─── Given information ───

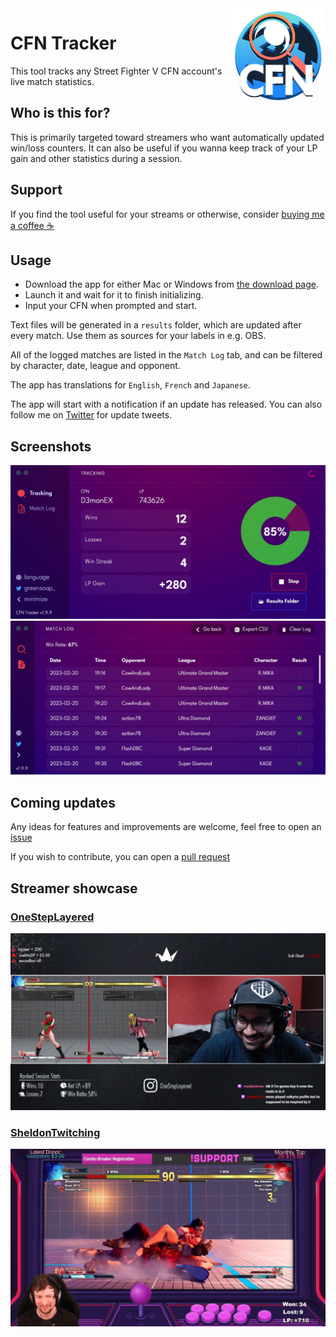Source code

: <img src="build/appicon.png" height="150px" align="right"/>

# CFN Tracker
This tool tracks any Street Fighter V CFN account's live match statistics. 

## Who is this for? 
This is primarily targeted toward streamers who want automatically updated win/loss counters. It can also be useful if you wanna keep track of your LP gain and other statistics during a session.

## Support

If you find the tool useful for your streams or otherwise, consider [buying me a coffee ☕](https://ko-fi.com/greensoap)

## Usage

* Download the app for either Mac or Windows from [the download page](https://williamsjokvist.github.io/cfn-tracker/).
* Launch it and wait for it to finish initializing.
* Input your CFN when prompted and start.

Text files will be generated in a `results` folder, which are updated after every match. Use them as sources for your labels in e.g. OBS.

All of the logged matches are listed in the `Match Log` tab, and can be filtered by character, date, league and opponent.

The app has translations for `English`, `French` and `Japanese`.

The app will start with a notification if an update has released. You can also follow me on [Twitter](https://twitter.com/GreenSoap_) for update tweets.

## Screenshots

![tracking](showcase/tracking.jpg?raw=true "tracking-example")
![log](showcase/log.jpg?raw=true "log-example")

## Coming updates

Any ideas for features and improvements are welcome, feel free to open an [issue](https://github.com/williamsjokvist/cfn-tracker/issues)

If you wish to contribute, you can open a [pull request](https://github.com/williamsjokvist/cfn-tracker/pulls) 

## Streamer showcase

### [OneStepLayered](https://twitch.tv/OneStepLayered)
![stream](showcase/OneStepLayered.gif?raw=true "OneStepLayered")
### [SheldonTwitching](https://twitch.tv/SheldonTwitching)
![stream](showcase/SheldonTwitching.jpg?raw=true "SheldonTwitching")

───

:: Your instructions ::
Taking the line with "All of the logged" as the start and the last line of the data above as the end, write out those two lines and every line between them exactly, and only those.

:: Exercise solution ::
All of the logged matches are listed in the `Match Log` tab, and can be filtered by character, date, league and opponent.

The app has translations for `English`, `French` and `Japanese`.

The app will start with a notification if an update has released. You can also follow me on [Twitter](https://twitter.com/GreenSoap_) for update tweets.

## Screenshots

![tracking](showcase/tracking.jpg?raw=true "tracking-example")
![log](showcase/log.jpg?raw=true "log-example")

## Coming updates

Any ideas for features and improvements are welcome, feel free to open an [issue](https://github.com/williamsjokvist/cfn-tracker/issues)

If you wish to contribute, you can open a [pull request](https://github.com/williamsjokvist/cfn-tracker/pulls) 

## Streamer showcase

### [OneStepLayered](https://twitch.tv/OneStepLayered)
![stream](showcase/OneStepLayered.gif?raw=true "OneStepLayered")
### [SheldonTwitching](https://twitch.tv/SheldonTwitching)
![stream](showcase/SheldonTwitching.jpg?raw=true "SheldonTwitching")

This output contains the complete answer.